As it happens, if you’re the sort of person who sleeps on their stomach, you don’t need one at all. “According to the University of Rochester Medical Center, sleeping on your stomach puts your spine in an unnatural position,” reports Healthline.com. “That’s because the majority of your weight is in the middle of your body. It adds stress on your back and neck, making it hard for your spine to maintain its natural curve.”

Surprisingly, though, there’s plenty of evidence that sleeping sans pillow is much better for your health. “Sleeping without pillows will help your back extend, and you will rest in a natural position without any consequences or aches,” reports SleepAdvisor.org. “Using a pillow that is too soft can strain your neck muscles and even decrease the blood flow to your head. If your head tilts downward on a pillow that doesn’t provide adequate support for your head, then your airflow through the respiratory system will be significantly reduced, which often results with waking up with a headache. In addition, pillows can interfere with continuous positive airway pressure (CPAP) treatment for people with sleep apnea. “CPAP keeps your airway open by means of a bedside device that pushes air through a mask you wear while you sleep,” per the Harvard Business Review.

Still, there are some benefits to the pillow. Foremost among them, they help if you sleep in what physical therapist Trina Bellendir refers to as “neutral posture.” Basically, if you’re laying on your side, a pillow can help you maintain a normal cervical and lumbar lordosis (i.e., your spine’s natural curve).

But also, according to the authors of the same study from the University of Rochester Medical Center, “if you sleep on your back, a small pillow under the back of your knees will reduce stress on your spine and support the natural curve in your lower back.” More importantly, Bellendir suggests that if your hips are wider than your knees, “a pillow will help maintain your straight spine if you’re laying on your side.”

To that end, the same study suggests that “a firm pillow between your knees will prevent your upper leg from pulling your spine out of alignment and reduce stress on your hips and lower back.” “Pull your knees up slightly toward your chest,” write the study’s authors. “The pillow for your head should keep your spine straight. A rolled towel or small pillow under your waist may also help support your spine.”
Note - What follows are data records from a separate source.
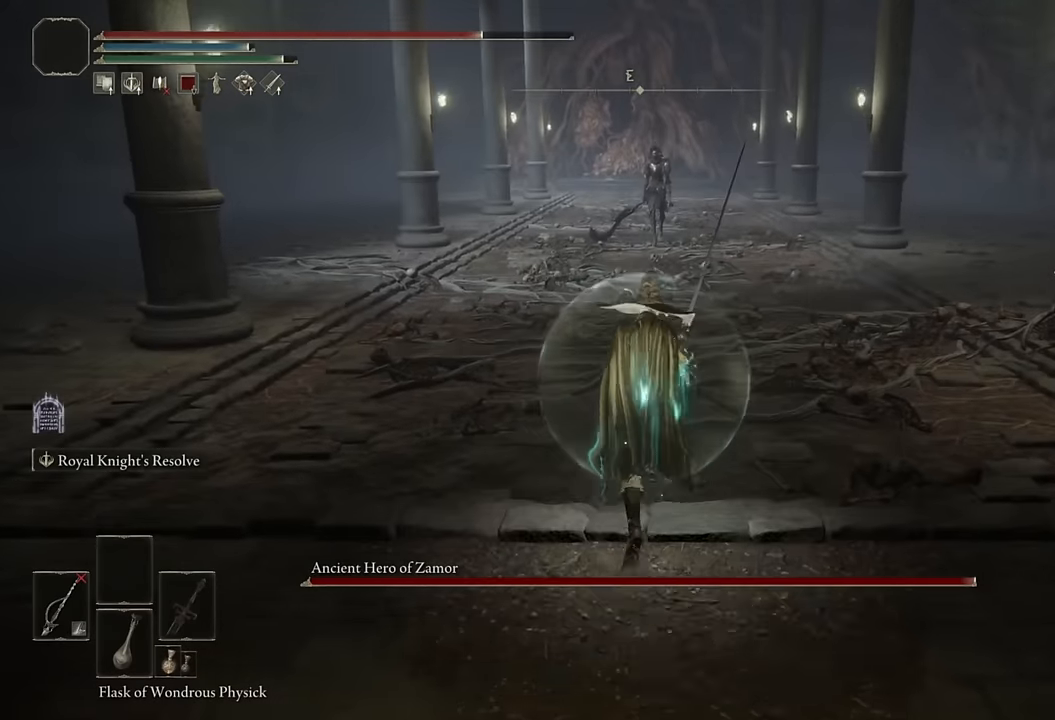
{"buttons": ["CIRCLE", "TRIANGLE"], "left_stick": "up", "right_stick": "center", "events": [[100, "L2", "down"], [267, "L2", "up"], [483, "TRIANGLE", "down"]]}
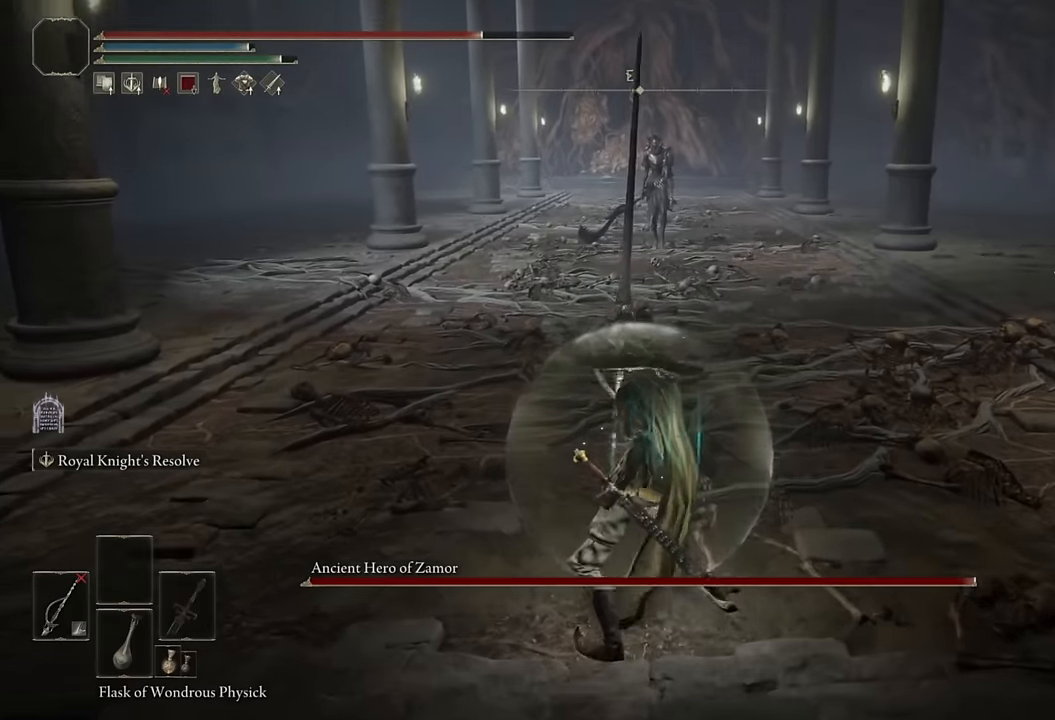
{"buttons": ["CIRCLE", "TRIANGLE"], "left_stick": "up", "right_stick": "center", "events": []}
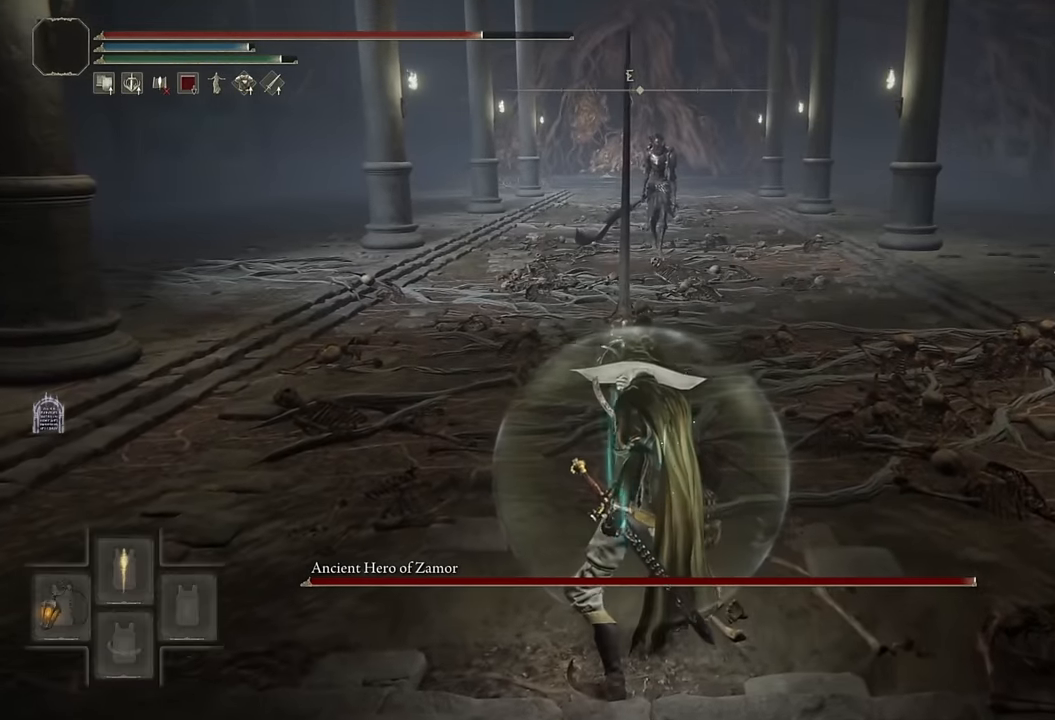
{"buttons": ["CIRCLE"], "left_stick": "up", "right_stick": "center", "events": [[133, "R1", "down"], [300, "R1", "up"], [350, "TRIANGLE", "up"]]}
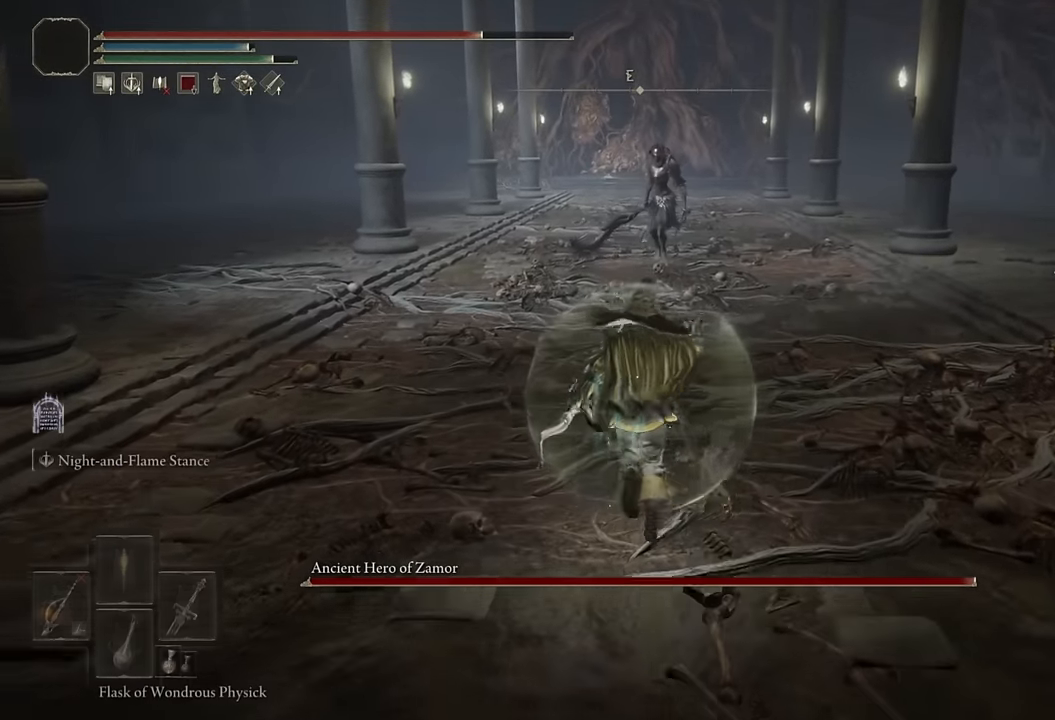
{"buttons": ["CIRCLE", "L2", "R1"], "left_stick": "up", "right_stick": "center", "events": [[117, "L2", "down"], [217, "R1", "down"]]}
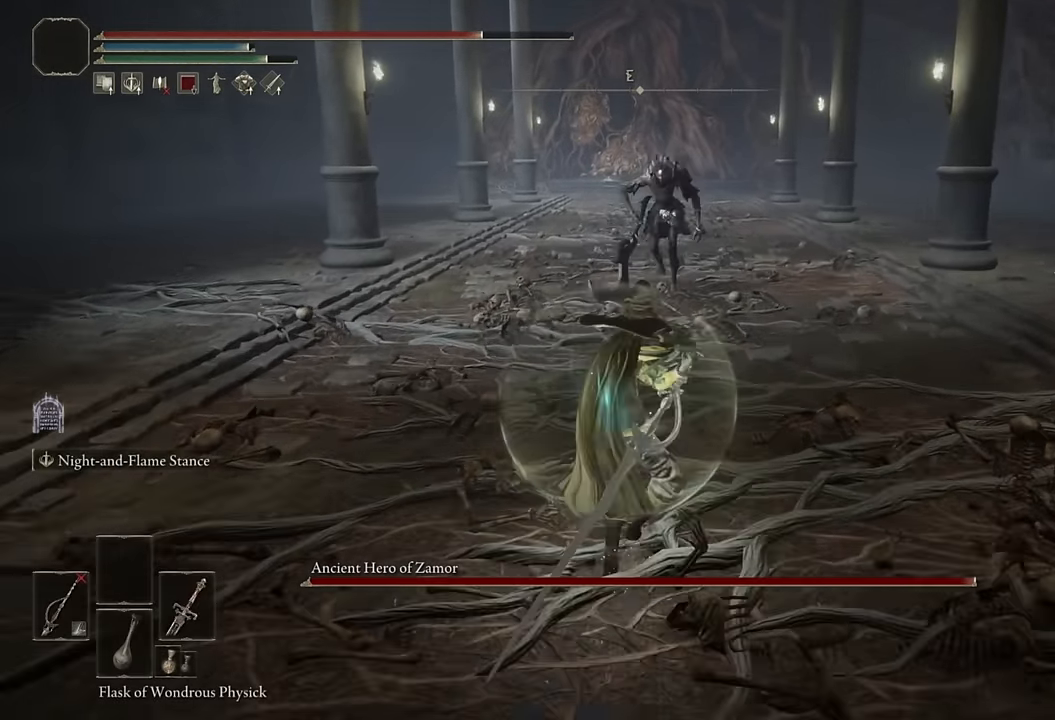
{"buttons": ["L2", "R1"], "left_stick": "up", "right_stick": "center", "events": [[367, "CIRCLE", "up"]]}
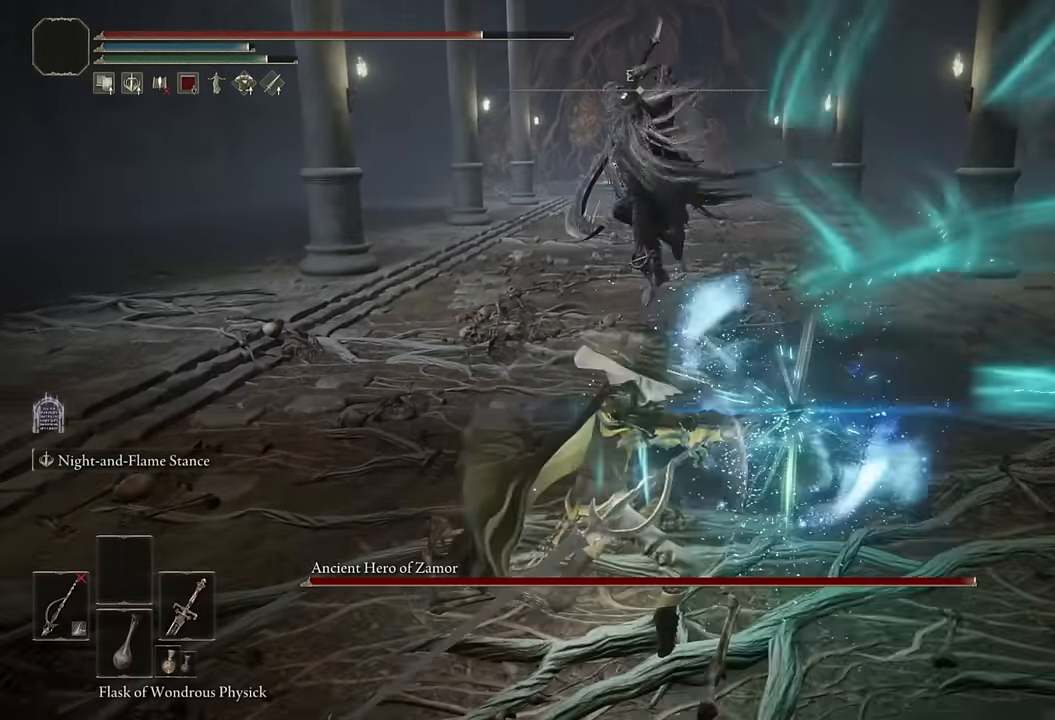
{"buttons": ["L2", "R1"], "left_stick": "up", "right_stick": "center", "events": [[67, "R3", "down"], [200, "R3", "up"]]}
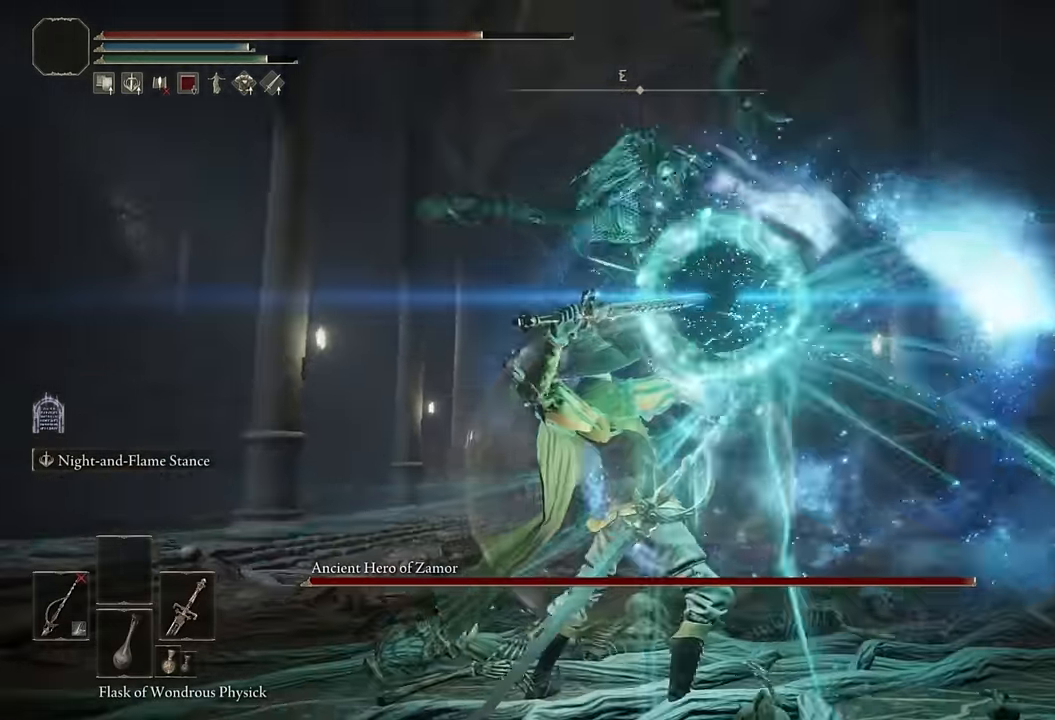
{"buttons": [], "left_stick": "up-left", "right_stick": "center", "events": [[434, "L2", "up"], [434, "R1", "up"], [450, "left_stick", "up-left"]]}
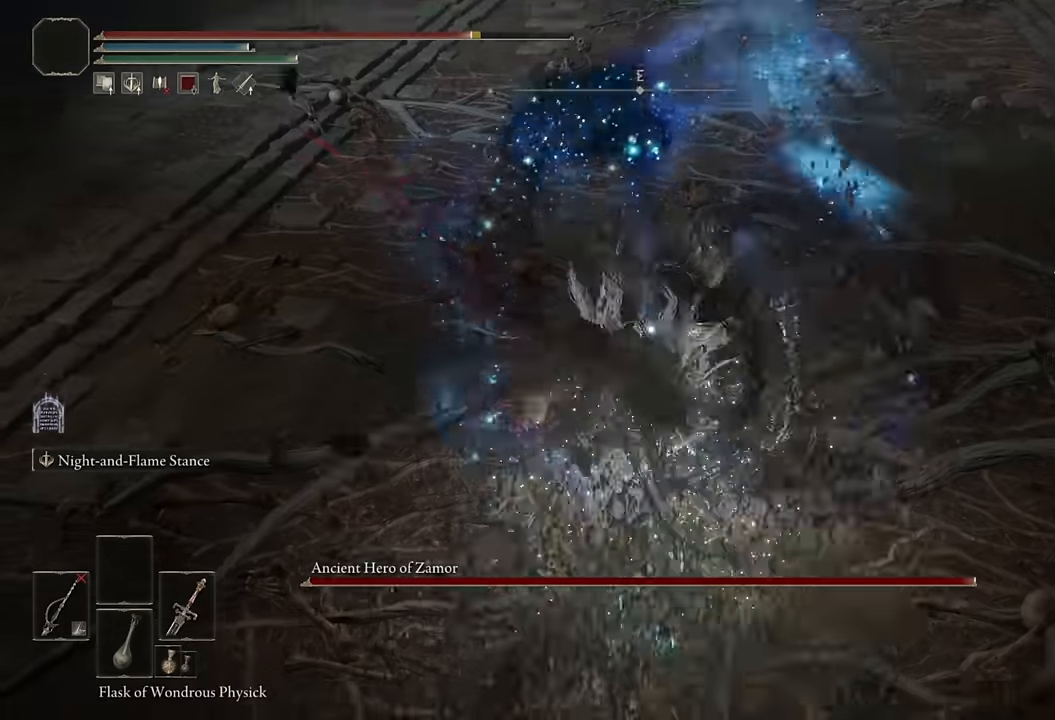
{"buttons": [], "left_stick": "up-left", "right_stick": "center", "events": [[200, "CIRCLE", "down"], [284, "CIRCLE", "up"], [350, "CIRCLE", "down"], [434, "CIRCLE", "up"]]}
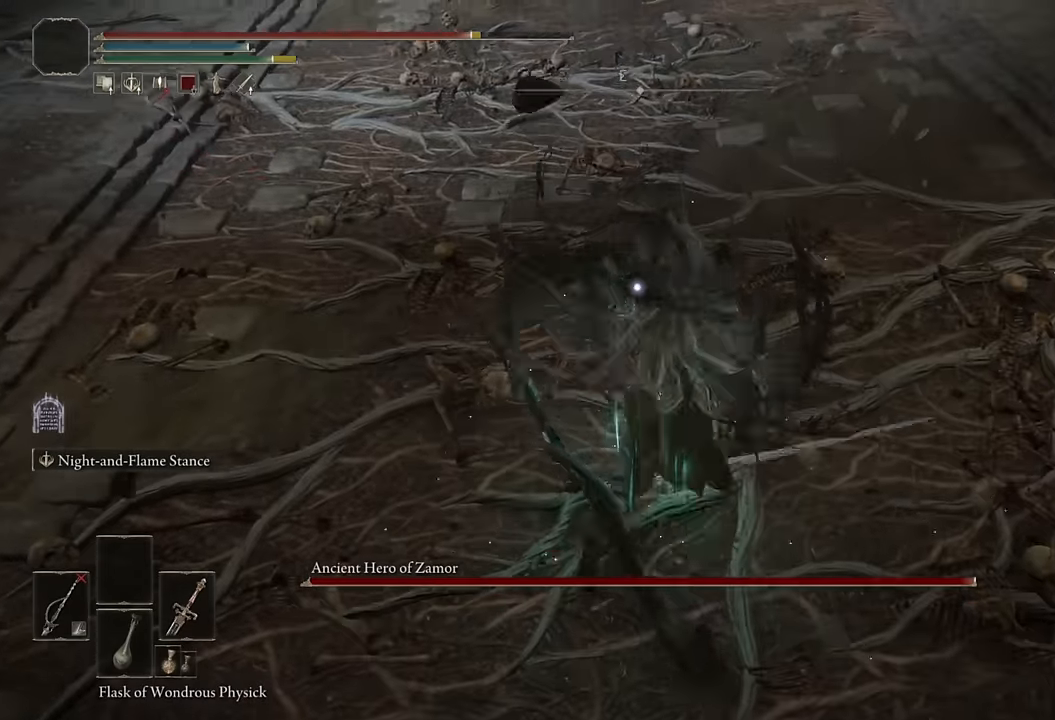
{"buttons": ["L2"], "left_stick": "up", "right_stick": "center", "events": [[250, "L2", "down"], [367, "left_stick", "up"]]}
The other advantage, according to the Harvard Business Review, is that pillows help heartburn symptoms. “Sleeping with your upper body elevated at an angle can also reduce symptoms of sinus problems and may prevent relapses of benign paroxysmal positional vertigo — a condition in which tiny crystals in the inner ear become dislodged and cause extreme dizziness,” it writes.

All of which is to say, even though most of us assume we need pillows in order to sleep properly, that’s not at all the case. In that sense, maybe it’s time to apologize to the dudes with the flat, melted pillows that barely alter the body’s natural lordosis. Based on the science, they’ve been right all along.